Sagen aus Brixlegg

Der habgierige Steiger

In alter Zeit, als um Schwaz und Brixlegg noch Bergbau betrieben wurde, arbeitete dort ein böser Obersteiger namens Schmuck.

Dieser Steiger war ein übler Schinder und Geizhals, der die armen Knappen unablässig antrieb und ausbeutete. So musste jeder Bergmann nach Feierabend noch eine weitere Truhe Erz heraufholen, die in Schmucks Privatbesitz verschwand. Wer etwas dagegen zu sagen wagte, wurde sofort aus dem Dienst entlassen.

Eines Tages starb einer der Knappen. Er war ein überaus tüchtiger Bergmann gewesen, aber Schmuck hatte ihn dennoch stets bis aufs Blut gequält. Der sterbende Knappe musste seine Frau und seine Kinder verarmt und unversorgt zurücklassen.

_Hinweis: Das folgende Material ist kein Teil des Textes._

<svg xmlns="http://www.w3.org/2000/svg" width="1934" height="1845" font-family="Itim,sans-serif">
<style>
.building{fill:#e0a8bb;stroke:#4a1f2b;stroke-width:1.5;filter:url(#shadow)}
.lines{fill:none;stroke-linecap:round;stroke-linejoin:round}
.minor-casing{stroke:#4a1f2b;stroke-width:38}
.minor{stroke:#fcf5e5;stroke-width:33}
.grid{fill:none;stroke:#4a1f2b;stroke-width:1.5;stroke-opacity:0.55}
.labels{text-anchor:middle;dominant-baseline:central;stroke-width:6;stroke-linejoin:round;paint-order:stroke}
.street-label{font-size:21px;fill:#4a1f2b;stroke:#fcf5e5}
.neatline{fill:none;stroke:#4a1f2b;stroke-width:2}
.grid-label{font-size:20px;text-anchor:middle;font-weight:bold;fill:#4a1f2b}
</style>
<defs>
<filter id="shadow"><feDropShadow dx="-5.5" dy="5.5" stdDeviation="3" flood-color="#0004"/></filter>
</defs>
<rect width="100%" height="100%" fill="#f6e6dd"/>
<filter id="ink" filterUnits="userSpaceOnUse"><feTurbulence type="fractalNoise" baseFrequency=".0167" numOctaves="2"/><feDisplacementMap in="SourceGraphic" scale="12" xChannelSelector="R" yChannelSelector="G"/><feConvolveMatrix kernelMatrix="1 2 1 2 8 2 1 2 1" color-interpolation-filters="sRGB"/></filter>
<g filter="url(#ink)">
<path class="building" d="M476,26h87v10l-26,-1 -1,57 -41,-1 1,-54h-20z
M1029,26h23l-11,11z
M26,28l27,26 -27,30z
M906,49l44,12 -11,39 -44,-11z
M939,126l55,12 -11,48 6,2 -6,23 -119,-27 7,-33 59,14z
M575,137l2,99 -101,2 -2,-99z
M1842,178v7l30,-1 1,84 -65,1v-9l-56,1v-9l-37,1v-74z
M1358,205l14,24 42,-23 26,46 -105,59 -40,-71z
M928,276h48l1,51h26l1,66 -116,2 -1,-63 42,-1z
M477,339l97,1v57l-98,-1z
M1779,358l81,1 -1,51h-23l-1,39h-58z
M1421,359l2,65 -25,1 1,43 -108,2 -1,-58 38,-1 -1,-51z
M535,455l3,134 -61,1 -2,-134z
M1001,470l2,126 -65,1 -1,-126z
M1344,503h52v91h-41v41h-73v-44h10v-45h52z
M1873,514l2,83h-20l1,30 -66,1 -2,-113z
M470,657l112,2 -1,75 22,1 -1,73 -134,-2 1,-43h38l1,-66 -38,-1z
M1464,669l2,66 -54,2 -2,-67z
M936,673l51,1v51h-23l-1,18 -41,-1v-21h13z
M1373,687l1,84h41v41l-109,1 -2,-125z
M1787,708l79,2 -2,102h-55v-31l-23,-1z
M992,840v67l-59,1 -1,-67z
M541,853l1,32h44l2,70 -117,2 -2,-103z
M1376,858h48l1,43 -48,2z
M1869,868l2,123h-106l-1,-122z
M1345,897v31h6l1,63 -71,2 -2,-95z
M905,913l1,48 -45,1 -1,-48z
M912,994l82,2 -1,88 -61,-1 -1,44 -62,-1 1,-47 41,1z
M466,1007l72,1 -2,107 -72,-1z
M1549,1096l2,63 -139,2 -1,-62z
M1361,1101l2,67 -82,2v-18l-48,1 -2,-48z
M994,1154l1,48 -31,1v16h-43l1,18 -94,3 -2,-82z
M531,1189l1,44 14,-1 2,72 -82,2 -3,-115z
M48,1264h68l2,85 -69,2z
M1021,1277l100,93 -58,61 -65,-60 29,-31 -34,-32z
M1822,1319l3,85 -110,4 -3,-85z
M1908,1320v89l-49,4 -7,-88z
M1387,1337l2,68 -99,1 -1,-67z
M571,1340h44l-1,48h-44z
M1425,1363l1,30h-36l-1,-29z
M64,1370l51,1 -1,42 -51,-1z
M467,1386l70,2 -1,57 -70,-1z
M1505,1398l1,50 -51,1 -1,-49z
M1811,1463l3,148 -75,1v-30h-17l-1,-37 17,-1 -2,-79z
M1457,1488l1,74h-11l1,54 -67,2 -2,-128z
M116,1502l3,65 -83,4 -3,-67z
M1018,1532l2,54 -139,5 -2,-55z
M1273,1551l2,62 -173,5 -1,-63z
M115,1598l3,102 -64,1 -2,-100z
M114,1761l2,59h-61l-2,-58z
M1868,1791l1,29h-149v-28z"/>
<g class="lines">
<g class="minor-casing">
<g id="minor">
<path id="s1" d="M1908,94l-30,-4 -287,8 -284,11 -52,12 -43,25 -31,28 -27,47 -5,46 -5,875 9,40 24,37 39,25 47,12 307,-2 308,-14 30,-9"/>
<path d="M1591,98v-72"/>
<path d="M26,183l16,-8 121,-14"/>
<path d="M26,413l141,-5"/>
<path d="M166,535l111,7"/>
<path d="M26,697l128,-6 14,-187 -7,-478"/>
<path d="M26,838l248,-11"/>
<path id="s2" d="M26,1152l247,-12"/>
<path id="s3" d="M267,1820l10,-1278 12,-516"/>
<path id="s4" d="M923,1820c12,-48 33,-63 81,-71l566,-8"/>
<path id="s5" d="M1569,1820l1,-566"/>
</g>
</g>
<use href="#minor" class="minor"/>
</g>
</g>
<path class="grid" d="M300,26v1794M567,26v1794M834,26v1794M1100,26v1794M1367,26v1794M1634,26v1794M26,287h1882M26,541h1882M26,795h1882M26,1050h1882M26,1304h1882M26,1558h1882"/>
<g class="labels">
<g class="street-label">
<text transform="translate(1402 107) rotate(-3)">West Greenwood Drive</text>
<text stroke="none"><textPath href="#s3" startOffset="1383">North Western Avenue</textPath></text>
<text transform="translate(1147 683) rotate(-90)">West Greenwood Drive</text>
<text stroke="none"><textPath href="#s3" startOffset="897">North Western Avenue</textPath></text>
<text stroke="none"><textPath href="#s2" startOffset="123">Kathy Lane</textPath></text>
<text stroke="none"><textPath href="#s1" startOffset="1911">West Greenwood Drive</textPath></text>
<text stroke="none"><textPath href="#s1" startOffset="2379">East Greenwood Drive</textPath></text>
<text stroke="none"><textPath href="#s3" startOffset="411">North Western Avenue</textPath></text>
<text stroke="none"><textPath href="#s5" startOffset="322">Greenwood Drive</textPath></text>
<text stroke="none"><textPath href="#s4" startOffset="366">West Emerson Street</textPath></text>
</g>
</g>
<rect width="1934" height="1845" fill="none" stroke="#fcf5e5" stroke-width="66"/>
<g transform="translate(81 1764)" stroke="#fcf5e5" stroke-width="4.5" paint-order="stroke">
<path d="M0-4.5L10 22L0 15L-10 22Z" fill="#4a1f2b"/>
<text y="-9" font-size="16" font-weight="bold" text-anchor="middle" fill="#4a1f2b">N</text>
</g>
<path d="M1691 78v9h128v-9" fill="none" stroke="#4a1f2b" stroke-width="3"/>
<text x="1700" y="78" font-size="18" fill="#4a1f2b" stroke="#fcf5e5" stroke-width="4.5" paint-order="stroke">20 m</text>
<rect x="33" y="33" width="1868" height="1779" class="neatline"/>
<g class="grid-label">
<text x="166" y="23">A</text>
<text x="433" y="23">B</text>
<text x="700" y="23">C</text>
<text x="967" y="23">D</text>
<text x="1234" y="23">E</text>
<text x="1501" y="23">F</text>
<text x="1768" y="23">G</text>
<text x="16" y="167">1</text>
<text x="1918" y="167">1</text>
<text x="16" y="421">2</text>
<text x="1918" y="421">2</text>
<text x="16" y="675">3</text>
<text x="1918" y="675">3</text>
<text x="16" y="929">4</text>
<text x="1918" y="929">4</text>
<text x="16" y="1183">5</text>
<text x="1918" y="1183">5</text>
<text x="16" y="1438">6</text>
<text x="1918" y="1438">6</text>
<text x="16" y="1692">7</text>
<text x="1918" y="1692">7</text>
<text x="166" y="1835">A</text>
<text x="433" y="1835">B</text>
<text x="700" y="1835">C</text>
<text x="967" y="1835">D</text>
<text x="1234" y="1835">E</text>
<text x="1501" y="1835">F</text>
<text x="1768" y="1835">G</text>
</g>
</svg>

Bevor er für immer die Augen schloss, stöhnte der Mann: „Sei auf ewig verflucht, Steiger Schmuck, du elender Schinder! Unser Herrgott selber wird dich zur Rechenschaft ziehen!“

Bald darauf wurde auch der Obersteiger Schmuck plötzlich krank und starb. Sein Leichnam verfärbte sich sofort über und über schwarz, sodass man ihn in aller Eile begraben musste. Doch kein Mensch weinte dem üblen Geizhals eine Träne nach und niemand sprach an seinem hastig ausgehobenen Grab ein Gebet oder auch nur ein gutes Wort.
Nicht lange danach sah man den bösen Steiger als Geist umherwandeln. Besonders oft zeigte er sich auf den Wegen zwischen Brixlegg und Schwaz und oben auf dem Stanser Joch. Dort brauste und heulte Schmuck wie ein wilder Klammputz und warf den Leuten große Steinbrocken nach.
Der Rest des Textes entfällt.